OFICIAL DE JUSTIÇA É ASSALTADO A MÃO ARMADA DURANTE CUMPRIMENTO DE MANDADO NO PIAUÍ

Um Oficial da Justiça Federal foi assaltado a mão armada enquanto cumpria um mandado no Piauí. O fato aconteceu na manhã desta quinta-feira (29), no bairro Parque Piauí, em Teresina.

Segundo o Boletim de Ocorrência registrado, enquanto o servidor aguardava na frente de uma residência para cumprir a ordem judicial, foi abordado por dois homens em uma motocicleta que anunciaram o assalto.

Ainda de acordo com o relato, os homens estavam sem capacete, sendo que o que estava na garupa apontou um revólver calibre 38 para o Oficial de Justiça.

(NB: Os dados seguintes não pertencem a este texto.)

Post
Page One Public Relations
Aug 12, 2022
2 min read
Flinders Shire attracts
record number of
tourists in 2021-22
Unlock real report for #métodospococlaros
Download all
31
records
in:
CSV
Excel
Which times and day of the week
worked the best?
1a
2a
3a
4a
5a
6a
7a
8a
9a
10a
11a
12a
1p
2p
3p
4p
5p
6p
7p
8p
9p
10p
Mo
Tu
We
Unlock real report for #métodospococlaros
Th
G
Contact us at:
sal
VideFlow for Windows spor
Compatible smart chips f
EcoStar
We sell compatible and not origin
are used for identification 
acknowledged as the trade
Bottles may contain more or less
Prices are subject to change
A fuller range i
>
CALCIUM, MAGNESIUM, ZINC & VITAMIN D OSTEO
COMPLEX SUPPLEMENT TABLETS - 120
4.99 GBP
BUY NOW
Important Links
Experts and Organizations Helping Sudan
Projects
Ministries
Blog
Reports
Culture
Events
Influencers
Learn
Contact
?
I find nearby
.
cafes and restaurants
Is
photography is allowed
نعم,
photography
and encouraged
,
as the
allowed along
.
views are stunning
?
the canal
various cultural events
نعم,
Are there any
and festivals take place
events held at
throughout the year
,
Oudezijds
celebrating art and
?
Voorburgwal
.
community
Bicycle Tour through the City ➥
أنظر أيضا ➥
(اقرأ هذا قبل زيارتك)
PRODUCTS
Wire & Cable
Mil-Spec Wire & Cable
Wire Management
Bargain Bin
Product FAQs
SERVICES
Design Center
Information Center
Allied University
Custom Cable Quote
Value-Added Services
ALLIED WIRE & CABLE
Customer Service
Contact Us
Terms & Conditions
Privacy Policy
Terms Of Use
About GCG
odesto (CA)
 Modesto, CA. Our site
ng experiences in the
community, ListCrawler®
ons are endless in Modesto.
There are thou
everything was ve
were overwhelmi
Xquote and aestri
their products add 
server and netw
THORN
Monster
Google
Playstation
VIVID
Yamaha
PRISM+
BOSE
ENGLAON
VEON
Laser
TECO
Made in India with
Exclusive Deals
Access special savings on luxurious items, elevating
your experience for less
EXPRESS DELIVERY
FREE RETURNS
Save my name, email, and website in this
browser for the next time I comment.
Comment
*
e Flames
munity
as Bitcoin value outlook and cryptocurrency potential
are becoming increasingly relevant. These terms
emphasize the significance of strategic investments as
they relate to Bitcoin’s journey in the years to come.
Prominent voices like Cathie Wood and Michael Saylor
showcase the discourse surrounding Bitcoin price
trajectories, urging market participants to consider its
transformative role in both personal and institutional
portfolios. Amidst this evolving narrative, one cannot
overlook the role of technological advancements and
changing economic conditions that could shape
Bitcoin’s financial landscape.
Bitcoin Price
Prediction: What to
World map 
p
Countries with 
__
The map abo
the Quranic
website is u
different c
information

Os assaltantes levaram o carro do Oficial com todos os pertences, além de aproximadamente 12 mandados judiciais que estavam dentro do automóvel.

A Fenassojaf repudia mais esta ocorrência contra um Oficial de Justiça e destaca a atuação das entidades nacionais para a aprovação do PL 4015/23 que, através da articulação da Associação Nacional, Afojebra e Fesojus-BR, teve a emenda apresentada pela senadora Daniella Ribeiro (PSD/PB) aprovada para a inclusão dos Oficiais de Justiça, ao lado da Magistratura e do Ministério Público, no rol de atividades de risco permanente inerentes às atribuições. A inclusão dos Oficiais de Justiça foi acatada nesta semana no relatório do senador Weverton (PDT/MA) na Comissão de Constituição e Justiça (CCJ). Leia AQUI a matéria

Segundo a presidenta Mariana Liria, “apresentamos toda a nossa solidariedade ao colega, a Fenassojaf e a Assojaf/PI estão acompanhando de perto os desdobramentos do ocorrido em Teresina. Infelizmente é mais uma vítima da violência que assola o nosso segmento, por um lado tão exposto e vulnerável no cumprimento de ordens judiciais e por outro tão desassistido pelos tribunais, seja na capacitação para prevenção de riscos, seja no instrumental para execução, seja no acolhimento à vítima. Esses episódios se repetem e nos dão a certeza do quanto precisamos lutar pelo reconhecimento do risco da nossa atividade!”, finaliza.